__目標__.
減圧乾燥装置に関する文書を読み、次の問いに答えよ。
1. 変速板はどこに取り付けられるか。
2. ディスプレイに求められる重要な機能の一つとして何が挙げられているか。
3. 機能膜の形状に大きく影響するものは何か。

__文書__.
説明

光学素子の製造方法及び減圧乾燥装置

【課題】減圧乾燥を用いた光学素子の製造方法において、基板面内での膜厚ムラ(ばらつき)を抑制するための方法及び装置を提供する。
【解決手段】給気口10と排気口11を具備した減圧乾燥装置において、基板1を支持するステージ3上部に、基板1に対する角度を変更可能な変速板12を取り付ける。この装置により、基板1上の流速分布が、排気口11に近づくにしたがって大きくなる分布となり、この結果、基板1上部の溶媒蒸気濃度を場所によらず、かつ時間によらず一定とすることができる。このため、乾燥状態が基板1全面にわたって同一となるため、膜厚ムラの少ない光学素子を得ることができる。

【発明の詳細な説明】
【技術分野】
【0001】
本発明は、複数の発光層を備えたフルカラー表示のエレクトロルミネッセンス素子などの光学素子の製造過程において、基板上に塗布された液体を乾燥させて機能膜を得るための光学素子の製造方法及び減圧乾燥装置に関するものである。
【背景技術】
【0002】
近年、映像機器やパーソナルコンピュータ、携帯端末のディスプレイとして、有機エレクトロルミネッセンス光学素子を用いたデバイスの実用化が進みつつあり、最近では大型ディスプレイの研究開発が行われている。
【0003】
ディスプレイデバイスとして使用される光学素子は、ガラス板上に配置された隔壁で区切られた画素領域(セル)へ形成される。ディスプレイに求められる重要な機能の一つとして、輝度ムラや色ムラのない高画質がある。これは画素領域内に形成される画素(機能膜)の厚さと密接な関係があり、画素厚さにばらつきがあると品質低下の原因となる。
【0004】
例えば、画素厚さのばらつきの一つに面内ムラと呼ばれるものがある。ディスプレイのパネル面上には多数のセルが存在する。セル内に形成された画素のセル内における平均厚さが均一でない場合には、画素の厚さによって輝度や色に変化が生じるため、パネル面上において部分的に明るすぎるところ、暗いところ、色が異なるところが出るといった現象が発生する。これらのような不良を防ぐため、各セルの平均膜厚は均一になることが求められる。
【0005】
光学素子は、原体となる材料を有機溶媒に溶解して作成したインクを基板上に塗布し、減圧下で溶媒を乾燥させて機能膜を形成するという方法で製造されるが、機能膜の形状はインクを構成する溶媒の蒸発速度に大きく影響され、また、蒸発速度は基板上の溶媒蒸気濃度に依存し、さらに蒸気濃度は、減圧乾燥下における基板上の気体の流れに影響する。そのため、減圧乾燥方法が非常に重要となり、基板の直上面において、炉内気体の流速が周囲に比べて極端に大きく、または極端に小さくなるような特異点を発生させないことが必要となる。

データセットの記録:

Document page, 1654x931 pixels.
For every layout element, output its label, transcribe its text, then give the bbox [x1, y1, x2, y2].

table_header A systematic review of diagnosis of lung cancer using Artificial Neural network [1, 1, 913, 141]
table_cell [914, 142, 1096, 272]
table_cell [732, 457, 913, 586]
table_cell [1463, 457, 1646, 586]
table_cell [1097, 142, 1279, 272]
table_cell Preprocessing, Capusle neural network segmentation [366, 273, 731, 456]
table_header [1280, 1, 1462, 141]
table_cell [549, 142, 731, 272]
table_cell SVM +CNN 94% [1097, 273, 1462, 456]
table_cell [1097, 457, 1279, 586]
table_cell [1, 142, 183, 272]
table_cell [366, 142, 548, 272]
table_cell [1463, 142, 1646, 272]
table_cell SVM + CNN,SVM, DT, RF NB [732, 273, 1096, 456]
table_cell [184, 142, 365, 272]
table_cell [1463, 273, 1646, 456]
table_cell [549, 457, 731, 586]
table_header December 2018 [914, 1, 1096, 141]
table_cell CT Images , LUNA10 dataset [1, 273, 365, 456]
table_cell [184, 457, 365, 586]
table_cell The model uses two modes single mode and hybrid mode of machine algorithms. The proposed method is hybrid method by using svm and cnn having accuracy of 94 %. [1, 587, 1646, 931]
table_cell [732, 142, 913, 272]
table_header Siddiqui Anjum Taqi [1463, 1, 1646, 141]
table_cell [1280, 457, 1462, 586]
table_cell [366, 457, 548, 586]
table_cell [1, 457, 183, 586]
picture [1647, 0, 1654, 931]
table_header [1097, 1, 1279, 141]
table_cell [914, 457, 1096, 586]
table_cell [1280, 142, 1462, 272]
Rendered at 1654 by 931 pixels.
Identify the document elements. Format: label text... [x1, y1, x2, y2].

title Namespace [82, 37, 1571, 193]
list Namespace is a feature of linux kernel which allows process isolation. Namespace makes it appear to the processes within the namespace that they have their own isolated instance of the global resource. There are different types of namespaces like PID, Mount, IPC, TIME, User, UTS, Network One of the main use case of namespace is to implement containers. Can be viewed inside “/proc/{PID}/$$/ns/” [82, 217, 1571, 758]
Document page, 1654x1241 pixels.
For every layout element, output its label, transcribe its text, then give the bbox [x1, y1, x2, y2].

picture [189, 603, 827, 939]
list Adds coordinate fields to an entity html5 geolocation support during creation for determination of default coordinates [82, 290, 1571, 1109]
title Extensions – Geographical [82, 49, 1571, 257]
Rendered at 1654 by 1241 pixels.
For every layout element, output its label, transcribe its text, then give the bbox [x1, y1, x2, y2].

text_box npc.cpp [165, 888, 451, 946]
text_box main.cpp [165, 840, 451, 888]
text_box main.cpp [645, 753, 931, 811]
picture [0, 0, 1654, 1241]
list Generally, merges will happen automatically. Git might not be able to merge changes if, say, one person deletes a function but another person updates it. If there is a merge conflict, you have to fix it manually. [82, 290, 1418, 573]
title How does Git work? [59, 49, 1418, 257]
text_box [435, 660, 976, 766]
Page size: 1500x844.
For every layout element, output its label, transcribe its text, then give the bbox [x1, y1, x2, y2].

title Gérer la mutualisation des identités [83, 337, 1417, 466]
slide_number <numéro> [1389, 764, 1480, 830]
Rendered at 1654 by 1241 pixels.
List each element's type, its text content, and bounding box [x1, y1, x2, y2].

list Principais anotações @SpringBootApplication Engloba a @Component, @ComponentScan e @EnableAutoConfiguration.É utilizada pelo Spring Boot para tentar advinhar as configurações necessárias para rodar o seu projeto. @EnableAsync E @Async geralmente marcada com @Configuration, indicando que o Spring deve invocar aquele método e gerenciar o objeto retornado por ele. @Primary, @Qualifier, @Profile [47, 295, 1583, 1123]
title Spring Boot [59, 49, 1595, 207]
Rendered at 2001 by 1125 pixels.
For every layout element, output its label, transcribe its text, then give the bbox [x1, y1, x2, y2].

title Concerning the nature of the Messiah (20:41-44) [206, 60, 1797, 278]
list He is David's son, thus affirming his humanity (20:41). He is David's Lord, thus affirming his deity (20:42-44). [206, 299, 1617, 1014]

__最終結果__.
1. 基板を支持するステージの上部
2. 輝度ムラや色ムラのない高画質
3. インクを構成する溶媒の蒸発速度